# How relevant are software conventions?



## BlueCoder (Apr 9, 2013)

Specifically I'm thinking about the lectures/talks. With YouTube those can all be recorded and put online for everyone to watch at their lecture and probably be better absorbed. How useful is it really to go there in person to watch it? You can argue that you can ask questions but you can do the same in email and on forums. I think they should just forego the lecture and just make people watch the video night before just have a quick overview and just go into a question and answer session. But I mostly think its only real purpose is on a social basis to meet people in person and make contacts.


----------



## pkubaj (Apr 9, 2013)

BlueCoder said:
			
		

> But I mostly think its only real purpose is on a social basis to meet people in person and make contacts.



That. There's often some after-party after the lectures so people attending the conference can talk get to know each other.


----------



## fonz (Apr 10, 2013)

BlueCoder said:
			
		

> I think they should just forego the lecture and just make people watch the video night before just have a quick overview and just go into a question and answer session.


Isn't there a chicken-and-the-egg issue here? In order for there to be a video, it must first be recorded, which typically means there must first be a lecture. I imagine there won't be a whole lot of people who enjoy talking to an empty room just to be recorded for people who can't be bothered to show up at an actual lecture. Or am I misunderstanding the point here?

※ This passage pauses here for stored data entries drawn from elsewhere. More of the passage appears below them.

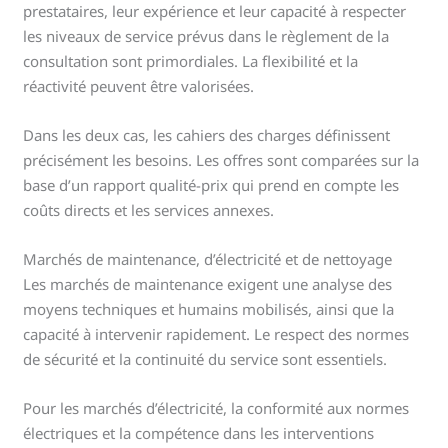
prestataires, leur expérience et leur capacité à respecter
les niveaux de service prévus dans le règlement de la
consultation sont primordiales. La flexibilité et la
réactivité peuvent être valorisées.
Dans les deux cas, les cahiers des charges définissent
précisément les besoins. Les offres sont comparées sur la
base d’un rapport qualité-prix qui prend en compte les
coûts directs et les services annexes.
Marchés de maintenance, d’électricité et de nettoyage
Les marchés de maintenance exigent une analyse des
moyens techniques et humains mobilisés, ainsi que la
capacité à intervenir rapidement. Le respect des normes
de sécurité et la continuité du service sont essentiels.
Pour les marchés d’électricité, la conformité aux normes
électriques et la compétence dans les interventions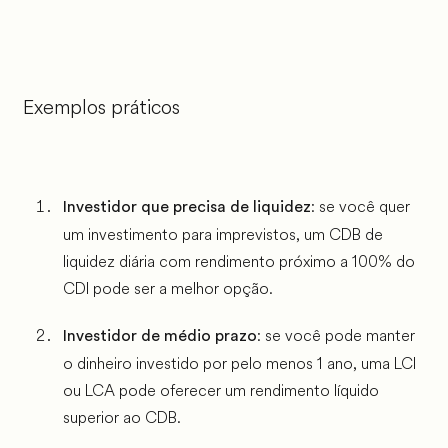
Exemplos práticos
: se você quer
Investidor que precisa de liquidez
um investimento para imprevistos, um CDB de
liquidez diária com rendimento próximo a 100% do
CDI pode ser a melhor opção.
: se você pode manter
Investidor de médio prazo
o dinheiro investido por pelo menos 1 ano, uma LCI
ou LCA pode oferecer um rendimento líquido
superior ao CDB.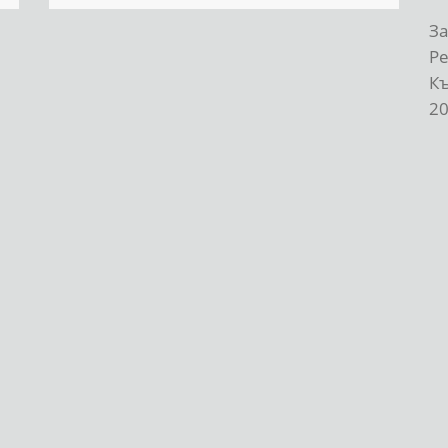
За
Р
К
20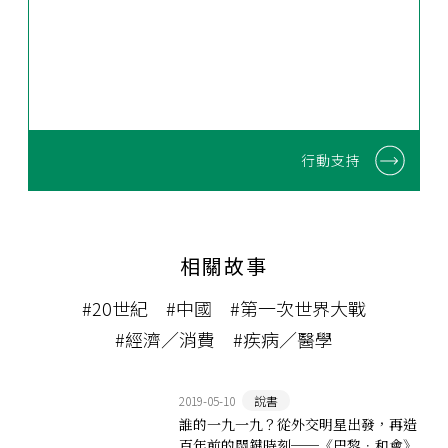
行動支持
相關故事
#20世紀
#中國
#第一次世界大戰
#經濟／消費
#疾病／醫學
2019-05-10
說書
誰的一九一九？從外交明星出發，再造
百年前的關鍵時刻──《巴黎．和會》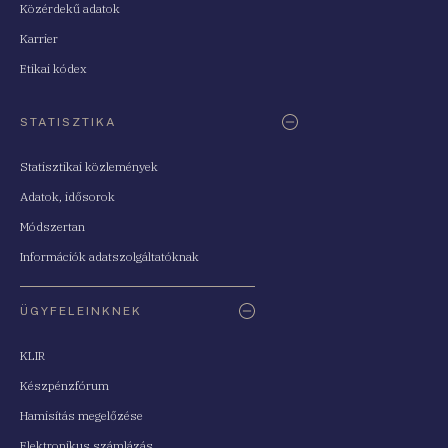
Közérdekű adatok
Karrier
Etikai kódex
STATISZTIKA
Statisztikai közlemények
Adatok, idősorok
Módszertan
Információk adatszolgáltatóknak
ÜGYFELEINKNEK
KLIR
Készpénzfórum
Hamisítás megelőzése
Elektronikus számlázás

On another note, I tend to find Q&A sessions very frustrating. Discussions get long-winded and are often only of interest to one or two people. And there's always that annoying guy who keeps asking one stupid question after another, just for the sake of asking (presumably under the impression that it makes him appear interested or smart or something).


----------



## Savagedlight (Apr 10, 2013)

I think the quality of lectures would be worse off if they were to be done on-record only. Not because videotaping it is bad, but because the lecturer gets one shot at it, thus less opportunity to gain experience from feedback when doing the lecture next time.
You could argue that videos get feedback too, but I have a feeling this wouldn't be quite as beneficial.


----------



## BlueCoder (Apr 13, 2013)

> I imagine there won't be a whole lot of people who enjoy talking to an empty room just to be recorded for people who can't be bothered to show up at an actual lecture.



You have seen YouTube right?  Tons of people recording just themselves. I have seen a lot of the past Free*BSD* convention lectures on YouTube.

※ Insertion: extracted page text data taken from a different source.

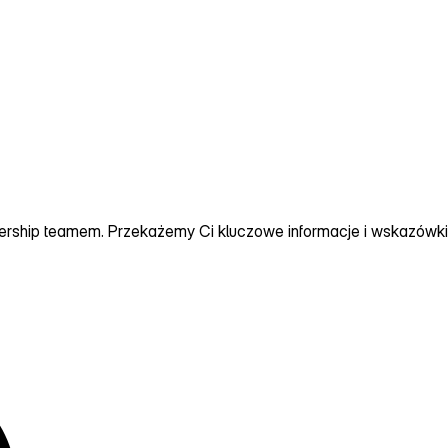
ership teamem.
Przekażemy Ci kluczowe informacje i wskazówki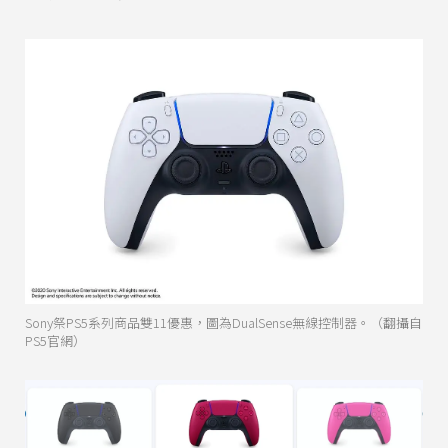
Sony祭PS5系列商品雙11優惠，圖為DualSense無線控制器。（翻攝自
PS5官網）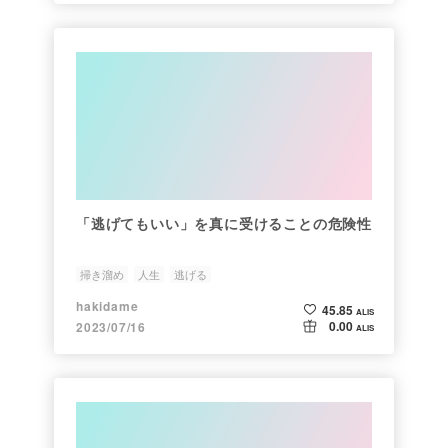
「逃げてもいい」を真に受けることの危険性
掃き溜め
人生
逃げる
hakidame
45.85
ALIS
0.00
2023/07/16
ALIS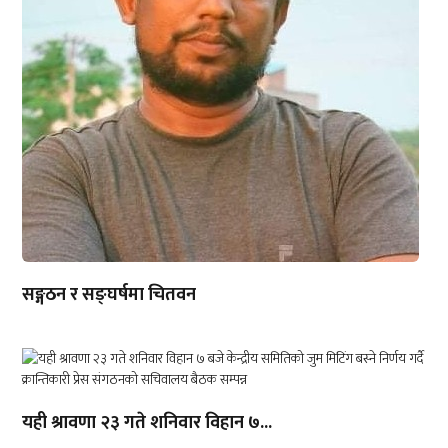
सङ्गठन र सङ्घर्षमा चितवन
यही श्रावणा २३ गते शनिवार विहान ७...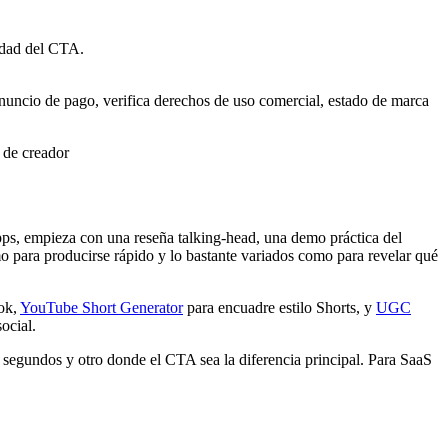
ridad del CTA.
n anuncio de pago, verifica derechos de uso comercial, estado de marca
ps, empieza con una reseña talking-head, una demo práctica del
o para producirse rápido y lo bastante variados como para revelar qué
ok,
YouTube Short Generator
para encuadre estilo Shorts, y
UGC
ocial.
 segundos y otro donde el CTA sea la diferencia principal. Para SaaS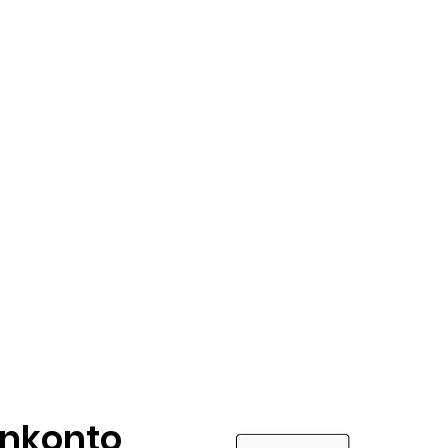
nkonto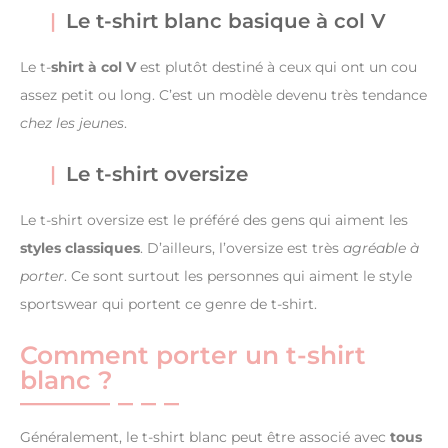
Le t-shirt blanc basique à col V
Le t-
shirt à col V
est plutôt destiné à ceux qui ont un cou
assez petit ou long. C’est un modèle devenu très tendance
chez les jeunes
.
Le t-shirt oversize
Le t-shirt oversize est le préféré des gens qui aiment les
styles classiques
. D’ailleurs, l’oversize est très
agréable à
porter
. Ce sont surtout les personnes qui aiment le style
sportswear qui portent ce genre de t-shirt.
Comment porter un t-shirt
blanc ?
Généralement, le t-shirt blanc peut être associé avec
tous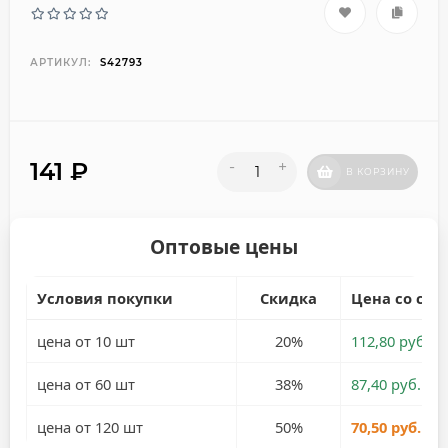
АРТИКУЛ:
S42793
141
₽
-
+
В КОРЗИНУ
Оптовые цены
Условия покупки
Скидка
Цена со ски
цена от 10 шт
20%
112,80 руб.
цена от 60 шт
38%
87,40 руб.
цена от 120 шт
50%
70,50 руб.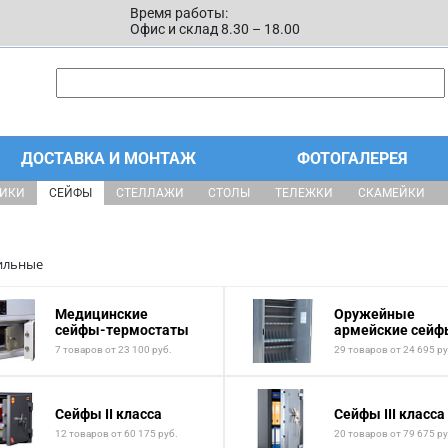
Время работы:
Офис и склад 8.30 – 18.00
ДОСТАВКА И МОНТАЖ
ФОТОГАЛЕРЕЯ
ЩИКИ
СЕЙФЫ
СТЕЛЛАЖИ
СТОЛЫ
ТЕЛЕЖКИ
СКАМЕЙКИ
ильные
Медицинские
Оружейные
сейфы-термостаты
армейские сейф
7 товаров от 23 100 руб.
29 товаров от 24 695 ру
Сейфы II класса
Сейфы III класса
12 товаров от 60 175 руб.
20 товаров от 79 675 ру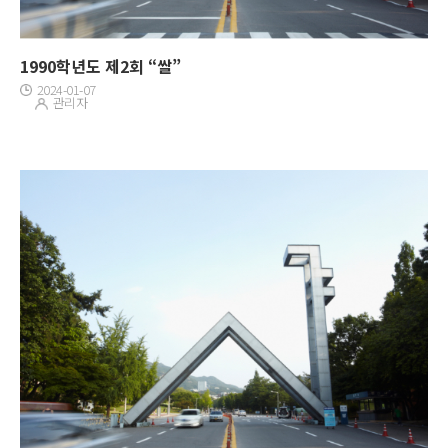
1990학년도 제2회 “쌀”
2024-01-07
관리자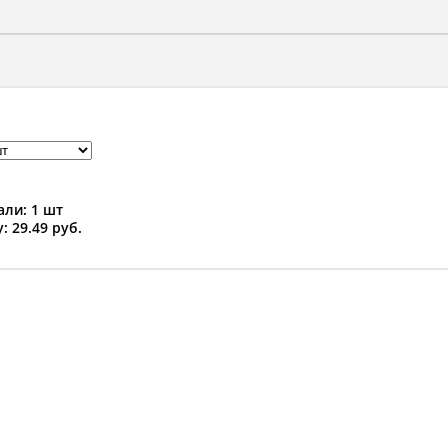
ли: 1 шт
: 29.49 руб.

> I think the quality of lectures would be worse off if they were to be done on-record only.



Of all the videos on YouTube I have seen, recorded lectures aren't the best presentations. Recording, editing, review, more recording, more editing and then publication I think produces better material overall but that's just my opinion.


----------



## heja2009 (Apr 13, 2013)

I tend to go for the atmosphere first and meeting people second - not much of a people-person myself. Too many talks in sequence tire and overload me. But I often watch videos of recommended or interesting sounding talks afterwards.

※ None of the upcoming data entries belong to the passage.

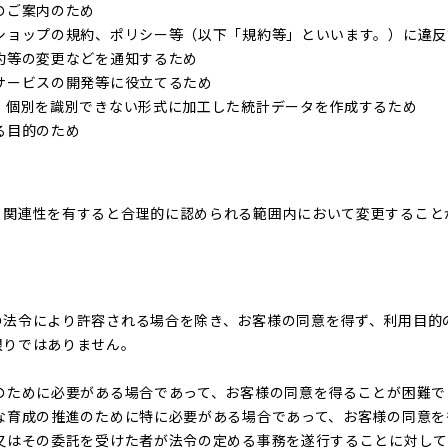
のご案内のため
ショップの規約、ポリシー等（以下「規約等」といいます。）に違
約等の変更などを通知するため
サービスの開発等に役立てるため
、個別を識別できない形式に加工した統計データを作成するため
る目的のため
、関連性を有すると合理的に認められる範囲内において変更すること
の法令により許容される場合を除き、お客様の同意を得ず、利用目的
限りではありません。
のために必要がある場合であって、お客様の同意を得ることが困難で
な育成の推進のために特に必要がある場合であって、お客様の同意
又はその委託を受けた者が法令の定める事務を遂行することに対し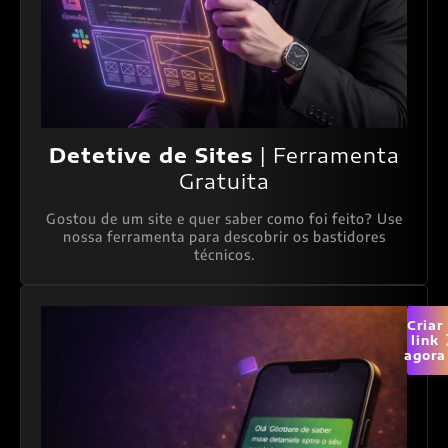
Detetive de Sites
| Ferramenta
Gratuita
Gostou de um site e quer saber como foi feito? Use
nossa ferramenta para descobrir os bastidores
técnicos.
Criar
link
agora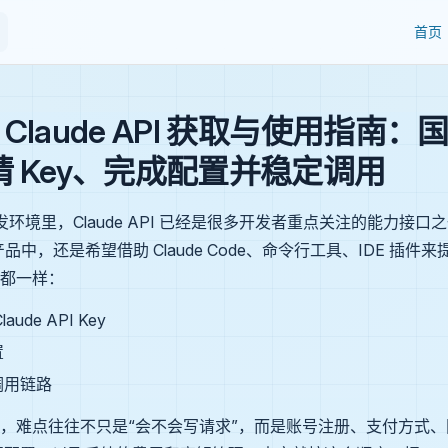
Main 
首页
年 Claude API 获取与使用指南
 Key、完成配置并稳定调用
开发环境里，Claude API 已经是很多开发者重点关注的能力接
产品中，还是希望借助 Claude Code、命令行工具、IDE 插件
都一样：
ude API Key
置
调用链路
，难点往往不只是“会不会写请求”，而是账号注册、支付方式、网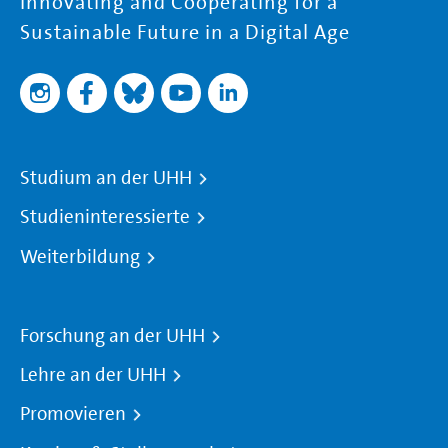
Innovating and Cooperating for a
Sustainable Future in a Digital Age
Studium an der UHH
Studieninteressierte
Weiterbildung
Forschung an der UHH
Lehre an der UHH
Promovieren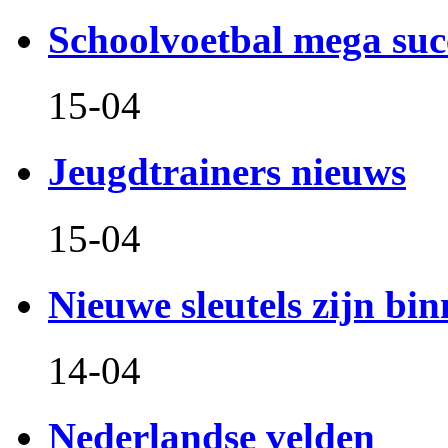
Schoolvoetbal mega suc
15-04
Jeugdtrainers nieuws
15-04
Nieuwe sleutels zijn bin
14-04
Nederlandse velden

About the "atmosphere" thing: on many events there are a lot of very friendly, technically minded people. I find that relaxing and inspiring. And of course if you need some help, or just want a nerdy chat there is ample opportunity.


----------



## BlueCoder (Apr 14, 2013)

Thanks @heja2009. I think it's mostly a social thing myself. There are also vendor demonstrations I believe depending on the convention. I'm wondering in the YouTube age how conventions can be made more relevant again.

Hackathons are one answer but that's mainly for developers and quite frankly I would feel cheated if it didn't last at least a week, better two. But I think that could be better served by a year round dorms in multiple places if it could get sponsors.

I remember reading about one event that turned managing a virtual company into a game with people trying to break the security and others trying to fix and run it. I think that's was great concept for hands on learning.

Any other thoughts about getting people together and making it more productive?


----------